The Cambridge History of English and American Literature in 18 Volumes (1907–21).
Volume VI. The Drama to 1642, Part Two.

X. The Elizabethan Theatre

§ 5. Increasing control of the production of Plays by the Master of the Revels

Playwrights and players were further subject to the control of the master of the revels. Originally instituted, as it seems, by Henry VII, for the management of the finances and the material of performances at court, the office grew constantly in power. It became the duty of the master of the revels to summon the companies before him and, after seeing them perform, to select such actors and such plays as he approved and order such changes to be made in the plays as, in his opinion, should render them suitable for performance before the sovereign. At least so early as 1574, we find him empowered to examine every play that was to be played in any part of England.
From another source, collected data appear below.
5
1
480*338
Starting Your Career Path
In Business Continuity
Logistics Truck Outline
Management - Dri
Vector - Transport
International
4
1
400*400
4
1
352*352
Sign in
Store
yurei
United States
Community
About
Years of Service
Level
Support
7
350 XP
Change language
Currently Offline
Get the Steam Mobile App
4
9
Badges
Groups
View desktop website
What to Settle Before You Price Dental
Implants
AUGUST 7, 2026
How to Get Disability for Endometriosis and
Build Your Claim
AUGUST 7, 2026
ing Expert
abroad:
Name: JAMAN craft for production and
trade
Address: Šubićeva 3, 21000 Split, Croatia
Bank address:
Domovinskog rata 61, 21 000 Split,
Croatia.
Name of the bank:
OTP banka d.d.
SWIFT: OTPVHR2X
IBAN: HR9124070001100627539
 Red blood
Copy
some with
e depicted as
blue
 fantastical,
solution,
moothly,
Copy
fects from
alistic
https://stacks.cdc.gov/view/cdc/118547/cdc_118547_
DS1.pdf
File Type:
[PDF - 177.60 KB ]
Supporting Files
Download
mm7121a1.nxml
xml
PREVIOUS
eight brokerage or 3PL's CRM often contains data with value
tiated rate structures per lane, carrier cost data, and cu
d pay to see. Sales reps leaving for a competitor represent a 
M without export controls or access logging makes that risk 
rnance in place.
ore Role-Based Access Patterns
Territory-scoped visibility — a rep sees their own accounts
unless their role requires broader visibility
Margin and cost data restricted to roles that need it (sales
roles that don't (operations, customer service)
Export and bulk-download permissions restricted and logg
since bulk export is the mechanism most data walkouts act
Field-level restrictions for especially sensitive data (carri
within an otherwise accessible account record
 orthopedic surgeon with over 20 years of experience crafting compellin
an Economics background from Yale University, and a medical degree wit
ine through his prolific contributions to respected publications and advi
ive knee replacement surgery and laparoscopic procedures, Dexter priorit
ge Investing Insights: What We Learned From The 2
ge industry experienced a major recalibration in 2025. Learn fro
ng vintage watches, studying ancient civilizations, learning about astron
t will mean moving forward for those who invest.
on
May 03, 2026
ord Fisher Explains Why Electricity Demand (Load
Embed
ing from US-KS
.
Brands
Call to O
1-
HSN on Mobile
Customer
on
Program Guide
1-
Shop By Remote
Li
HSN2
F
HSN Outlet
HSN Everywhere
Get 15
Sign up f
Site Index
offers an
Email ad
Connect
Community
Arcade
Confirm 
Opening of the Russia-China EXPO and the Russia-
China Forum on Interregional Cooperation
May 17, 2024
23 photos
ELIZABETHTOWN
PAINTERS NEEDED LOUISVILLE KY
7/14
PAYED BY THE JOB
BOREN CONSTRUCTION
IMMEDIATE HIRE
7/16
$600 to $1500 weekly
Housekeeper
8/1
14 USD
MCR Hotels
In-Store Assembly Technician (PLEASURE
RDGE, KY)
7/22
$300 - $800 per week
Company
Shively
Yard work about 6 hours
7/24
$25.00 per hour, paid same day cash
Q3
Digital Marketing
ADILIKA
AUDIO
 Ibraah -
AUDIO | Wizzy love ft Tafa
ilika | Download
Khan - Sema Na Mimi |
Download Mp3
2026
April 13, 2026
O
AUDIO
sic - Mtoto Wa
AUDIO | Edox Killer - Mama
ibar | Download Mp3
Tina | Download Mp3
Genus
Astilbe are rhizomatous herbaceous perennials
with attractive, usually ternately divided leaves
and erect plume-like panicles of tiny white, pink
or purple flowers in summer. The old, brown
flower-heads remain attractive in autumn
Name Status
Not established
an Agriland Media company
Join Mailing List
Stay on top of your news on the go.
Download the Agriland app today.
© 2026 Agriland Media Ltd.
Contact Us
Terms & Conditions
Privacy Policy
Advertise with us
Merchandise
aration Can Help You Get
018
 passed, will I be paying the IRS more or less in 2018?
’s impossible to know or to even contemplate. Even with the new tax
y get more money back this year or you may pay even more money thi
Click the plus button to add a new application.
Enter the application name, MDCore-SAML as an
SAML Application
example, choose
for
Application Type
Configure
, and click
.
No play might be played or printed without his licence, and he had the power to a ter, to forbid and even (as the action of Sir Henry Herbert, master of the revels under Charles I, would seem to show) to destroy, any play he found objectionable. He was entitled to charge a fee for every play he examined, and for every play which he licensed for printing, besides a fee which rose from 5s. a week in 1592 to £3 a month in 1602, for licensing each playhouse; and, later in the period, we find the two leading companies paying him, first the results of two performances, and then a fixed sum in every year. Sedition, no doubt, was the offence he principally attempted to check; but profanity and immorality were also the objects of his attention.

Besides the companies of players under royal or noble patronage there were, on Elizabeth’s accession, two other classes of dramatic company, both composed of boys or youths. These were the “children” of St. Paul’s and of the chapel royal, and the boys of the public schools, Eton and Westminster and Merchant Taylors’.